## Work to do
Reproduce the records below word for word, leaving out the pictures.

## Records provided
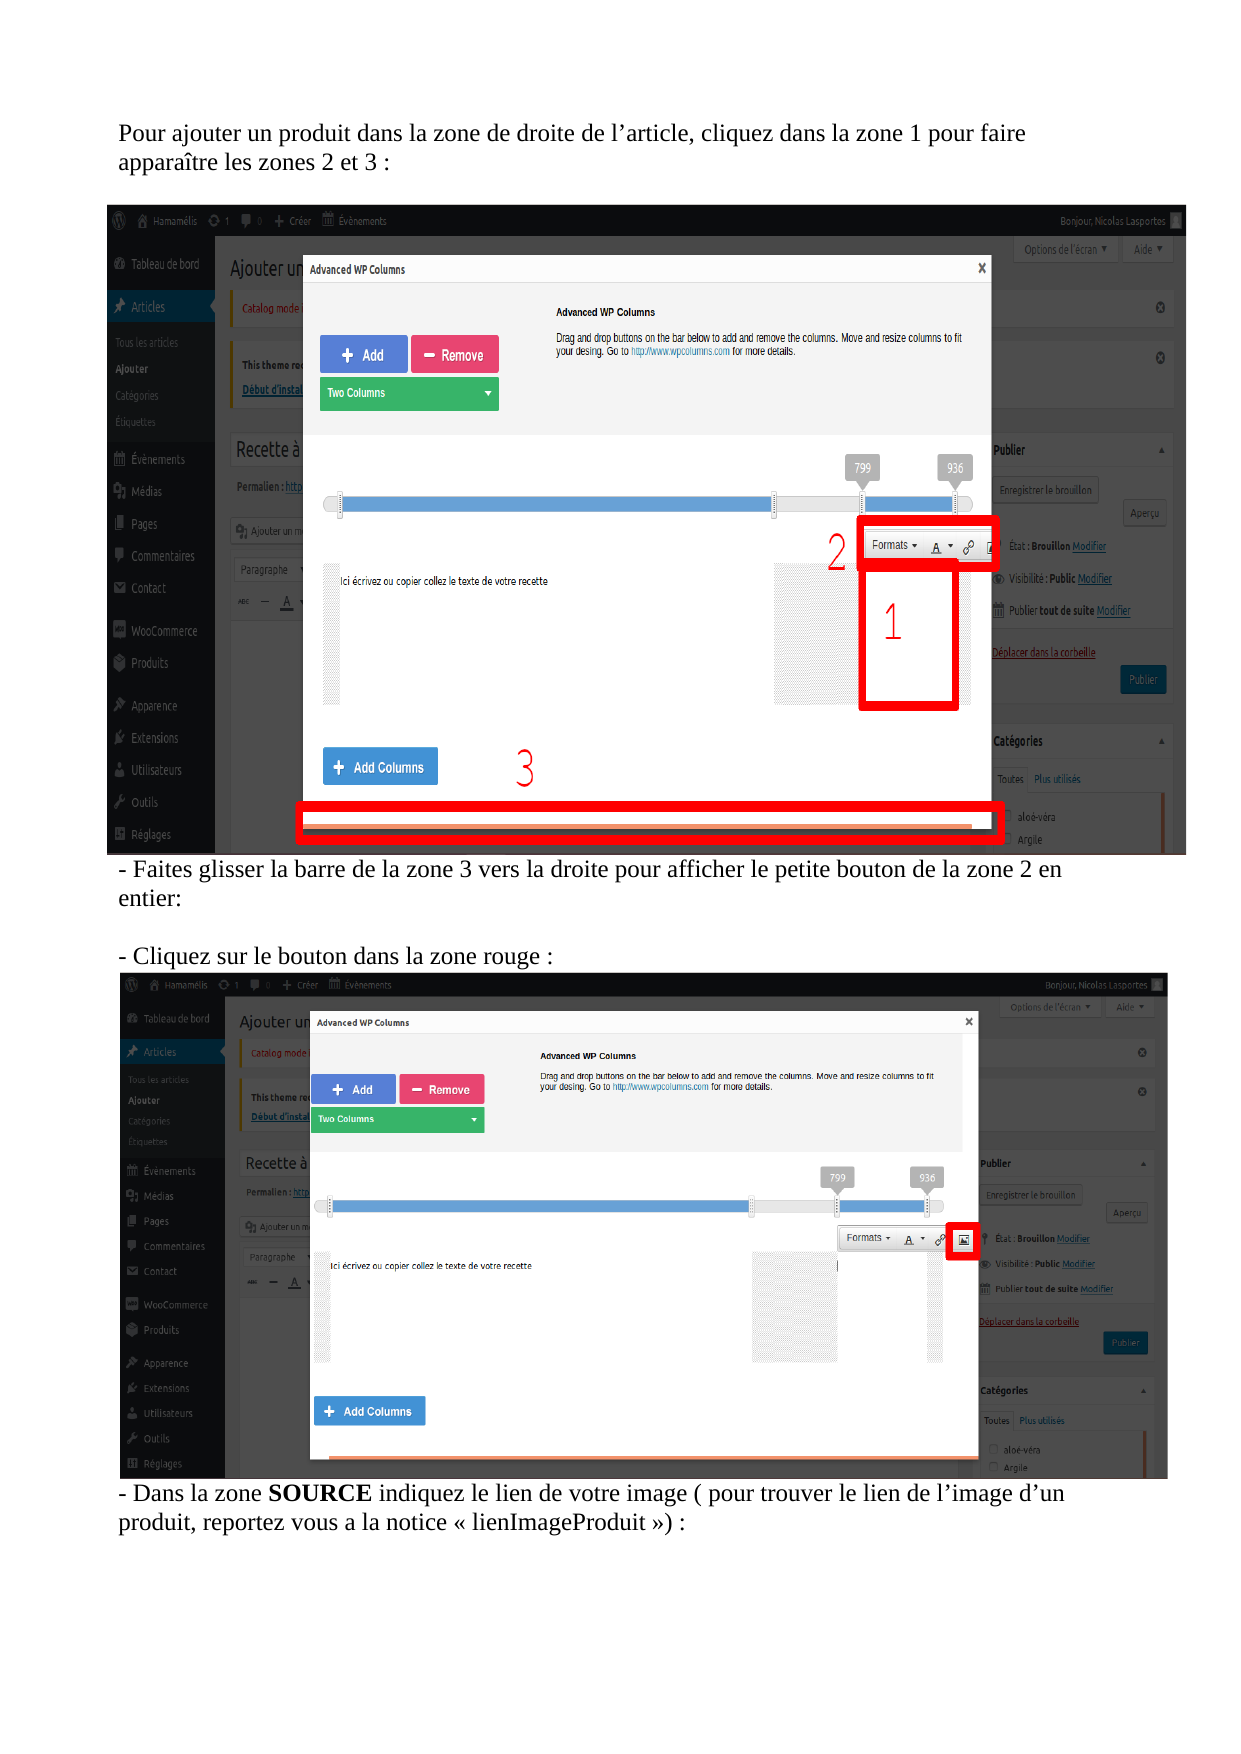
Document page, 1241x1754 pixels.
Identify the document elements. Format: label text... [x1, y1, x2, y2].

picture [117, 299, 124, 309]
text - Faites glisser la barre de la zone 3 vers la droite pour afficher le petite bouton de la zone 2 en entier: [118, 855, 1122, 912]
picture [107, 204, 1187, 855]
text - Cliquez sur le bouton dans la zone rouge : [118, 941, 1122, 969]
picture [120, 972, 1168, 1479]
text - Dans la zone SOURCE indiquez le lien de votre image ( pour trouver le lien de l’image d’un produit, reportez vous a la notice « lienImageProduit ») : [118, 1038, 1122, 1536]
picture [130, 1046, 137, 1054]
text Pour ajouter un produit dans la zone de droite de l’article, cliquez dans la zone 1 pour faire apparaître les zones 2 et 3 : [118, 118, 1122, 176]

## Response
Document page, 1241x1754 pixels.
Identify the document elements. Format: label text... [x1, y1, x2, y2].

picture [117, 299, 124, 309]
text - Faites glisser la barre de la zone 3 vers la droite pour afficher le petite bouton de la zone 2 en entier: [118, 855, 1122, 912]
picture [107, 204, 1187, 855]
text - Cliquez sur le bouton dans la zone rouge : [118, 941, 1122, 969]
picture [120, 972, 1168, 1479]
text - Dans la zone SOURCE indiquez le lien de votre image ( pour trouver le lien de l’image d’un produit, reportez vous a la notice « lienImageProduit ») : [118, 1038, 1122, 1536]
picture [130, 1046, 137, 1054]
text Pour ajouter un produit dans la zone de droite de l’article, cliquez dans la zone 1 pour faire apparaître les zones 2 et 3 : [118, 118, 1122, 176]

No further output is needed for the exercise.